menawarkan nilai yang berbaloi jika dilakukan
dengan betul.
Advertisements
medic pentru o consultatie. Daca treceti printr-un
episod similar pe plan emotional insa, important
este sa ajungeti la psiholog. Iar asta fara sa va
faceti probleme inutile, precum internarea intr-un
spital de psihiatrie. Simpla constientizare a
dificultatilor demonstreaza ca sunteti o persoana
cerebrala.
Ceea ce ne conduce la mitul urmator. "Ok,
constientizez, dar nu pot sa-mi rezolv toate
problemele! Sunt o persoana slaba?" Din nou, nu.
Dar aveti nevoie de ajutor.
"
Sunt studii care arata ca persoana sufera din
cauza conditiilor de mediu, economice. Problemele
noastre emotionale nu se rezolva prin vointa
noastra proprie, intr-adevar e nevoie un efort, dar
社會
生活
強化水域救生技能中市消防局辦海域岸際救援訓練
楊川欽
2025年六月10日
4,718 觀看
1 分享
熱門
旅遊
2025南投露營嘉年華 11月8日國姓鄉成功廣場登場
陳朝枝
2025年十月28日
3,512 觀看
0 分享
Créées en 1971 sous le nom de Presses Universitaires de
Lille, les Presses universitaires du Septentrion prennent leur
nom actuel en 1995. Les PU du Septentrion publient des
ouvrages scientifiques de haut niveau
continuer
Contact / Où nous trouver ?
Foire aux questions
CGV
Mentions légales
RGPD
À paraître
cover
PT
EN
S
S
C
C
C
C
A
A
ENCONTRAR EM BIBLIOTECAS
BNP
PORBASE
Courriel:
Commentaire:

####################

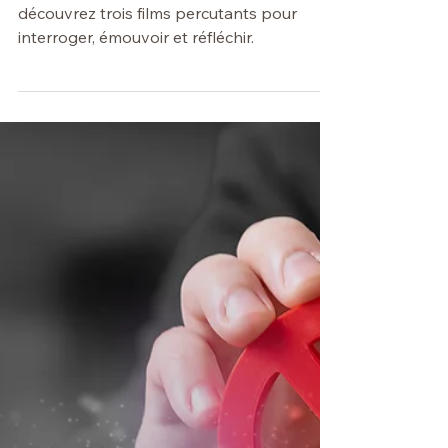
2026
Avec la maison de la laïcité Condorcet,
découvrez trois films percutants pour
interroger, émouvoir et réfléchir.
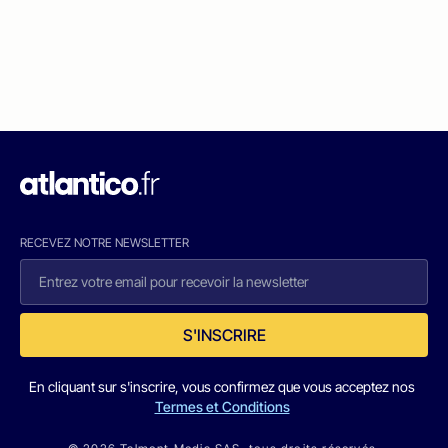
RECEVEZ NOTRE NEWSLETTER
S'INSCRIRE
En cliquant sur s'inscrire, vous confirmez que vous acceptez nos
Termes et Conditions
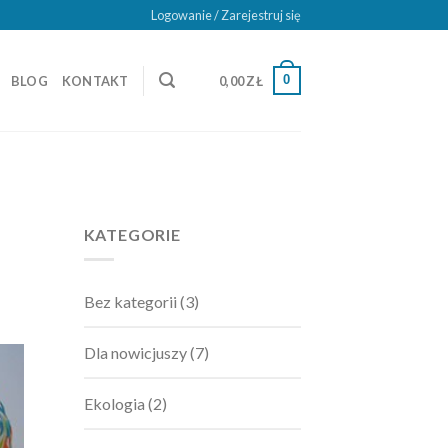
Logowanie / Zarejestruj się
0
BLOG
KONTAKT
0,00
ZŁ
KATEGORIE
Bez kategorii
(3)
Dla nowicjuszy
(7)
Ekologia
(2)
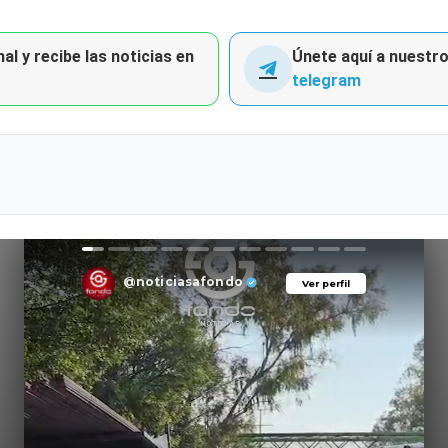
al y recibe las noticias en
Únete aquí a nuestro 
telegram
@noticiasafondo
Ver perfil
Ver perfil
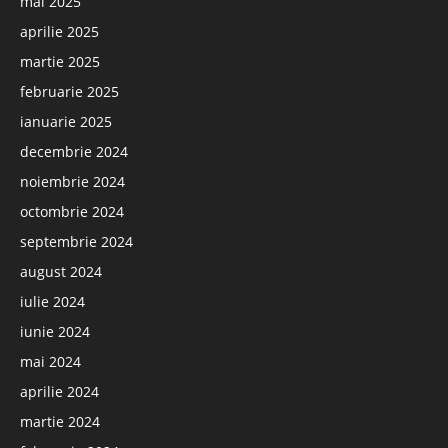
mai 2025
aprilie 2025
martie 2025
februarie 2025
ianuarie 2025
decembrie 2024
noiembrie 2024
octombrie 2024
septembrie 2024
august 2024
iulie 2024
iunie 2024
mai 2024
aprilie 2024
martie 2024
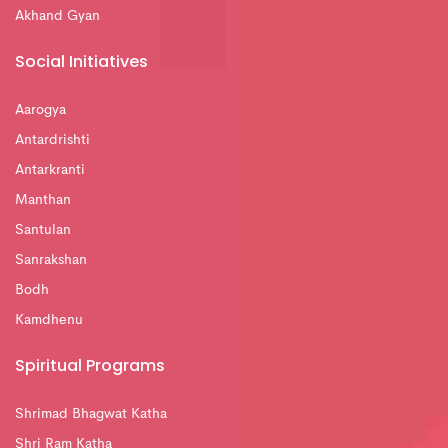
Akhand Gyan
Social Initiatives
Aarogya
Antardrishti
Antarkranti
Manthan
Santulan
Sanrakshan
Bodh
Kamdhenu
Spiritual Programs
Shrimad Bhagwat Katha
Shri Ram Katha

####################

### What is expected:
Reproduce verbatim the text of the entries from the line with "Logowanie / Zarejestruj się" to the line with "martie 2024", both lines included, and leave the pictures out of your answer.

### Solution to the exercise:
Logowanie / Zarejestruj się
0
BLOG
KONTAKT
0,00
ZŁ
KATEGORIE
Bez kategorii
(3)
Dla nowicjuszy
(7)
Ekologia
(2)
al y recibe las noticias en
Únete aquí a nuestro 
telegram
@noticiasafondo
Ver perfil
Ver perfil
mai 2025
aprilie 2025
martie 2025
februarie 2025
ianuarie 2025
decembrie 2024
noiembrie 2024
octombrie 2024
septembrie 2024
august 2024
iulie 2024
iunie 2024
mai 2024
aprilie 2024
martie 2024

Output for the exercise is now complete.